Plaintiffs make several arguments regarding an official statement of the board describing the uses to which the additional funds were to be applied. Most of plaintiffs' arguments are statements of legal Conclusions and are unsupported by citation to legal authority as required by Supreme Court Rule 341(e)(7) (103 Ill. 2d R. 341(e)(7)), and we deem them waived. Plaintiffs' citation to People ex rel. Hudson v. Cleveland, Cincinnati, Chicago & St. Louis Ry. Co. (1935), 360 Ill. 180, 195 N.E. 631, is unavailing, as the case is inapposite to the facts of the instant case. The Hudson court found that the language used on the ballot in that case was not in conformity with the statutory requirements. (360 Ill. 180, 189-90, 195 N.E. 631.) In fact, the general holding of the case supports our holding here, that where the relevant statute prescribes the form of a ballot, then the ballot must conform to that prescription. 360 Ill. 180, 190, 195 N.E. 631.
In re Application of County Collector (1981), 97 Ill. App. 3d 708, 423 N.E.2d 251, also relied upon by plaintiffs, is similarly inapposite. It addresses the recurring problem of the sufficiency of the itemization of a levy ordinance to satisfy the statutory requirements of sections 8-2-9 and 8-3-1 of the Illinois Municipal Code (Ill. Rev. Stat. 1973, ch. 24, pars. 8-2-9, 8-3-1). The case deals with an entirely different chapter of the Illinois statutes and sets forth no principles of law regarding the mandatory ballot language for section 3-1 (Ill. Rev. Stat. 1983, ch. 81, par. 3-1) increases in levies for library purposes by referenda.
We observe that plaintiffs have cited no statutory authority from the Local Library Act requiring the board to provide a fact sheet detailing the purposes for which the increase in the library levy will be used. Further, the disclosure of the purpose of the tax as required by section 5-7 (Ill. Rev. Stat. 1983, ch. 81, par. 5-7) in the proposition submitted to the voters is limited, as we have previously discussed, by the language prescribed in section 3-3. Ill. Rev. Stat. 1983, ch. 81, par. 3-3; People ex rel. Duguay v.
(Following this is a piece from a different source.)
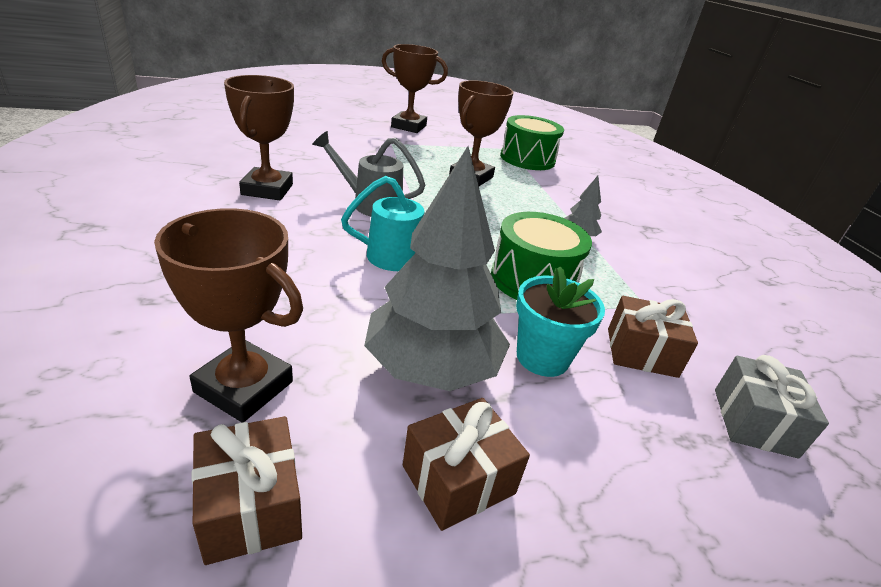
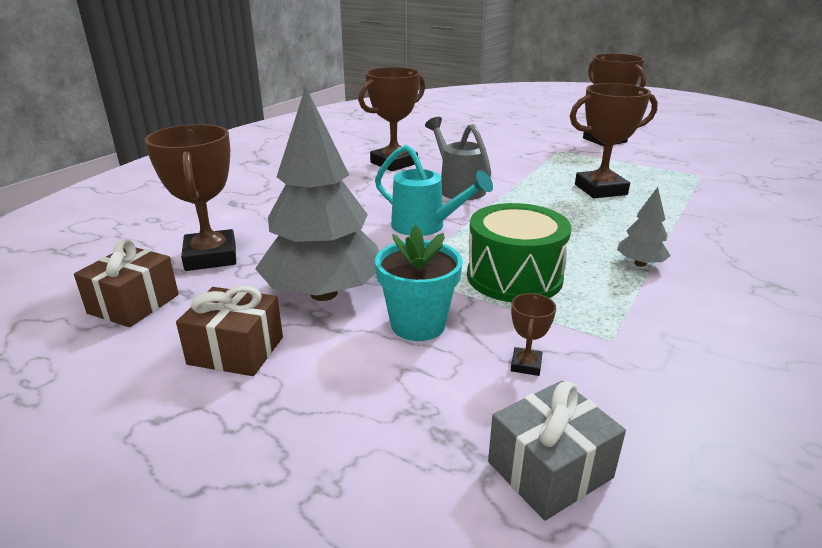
camera: 50 degrees right, 5 degrees down
(527, 159) = (711, 188): green drum -> none
(641, 352) = (526, 365): brown gift -> brown trophy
New York Central R.R. Co. (1952), 411 Ill. 584, 104 N.E.2d 765.
Finally, our examination of the statute indicates that the only limitations imposed by the Act limiting the board's otherwise exclusive control over the expenditure of funds provided for by section 4-7 (Ill. Rev. Stat. 1983, ch. 81, par. 4-7 et seq.) are those relating to funds raised through bonding (Ill. Rev. Stat. 1983, ch. 81, par. 5-2) and borrowing (Ill. Rev. Stat. 1983, ch. 81, par. 5-6). Although we do not purport to have made an exhaustive analysis of the entire Act, it is apparent that the board's exclusive control of the expenditures for remodeling and reconstruction is not similarly circumscribed by the Act. The fact that the legislature did circumscribe the board's exclusive control over the purpose for which bonds and borrowed funds could be used leads to the Conclusion that it did not so intend relative to funds derived from a section 3-1 and 3-3 referendum. The venerable rule of statutory construction expressio unius est exclusio alterius (Dick v. Roberts (1956), 8 Ill. 2d 215, 218-19, 133 N.E.2d 305) requires that the judiciary consider that where a statute mentions or enumerates one or more modes of action, all other modes of action not mentioned are specifically excluded (In re Sneed (1977), 48 Ill. App. 3d 364, 368, 363 N.E.2d 37). While resort to this rule of construction is arguably unnecessary where the board followed the statutory mandate precisely, we believe such an analysis lends further support to our Conclusion.
The judgment of the circuit court of Winnebago County is affirmed.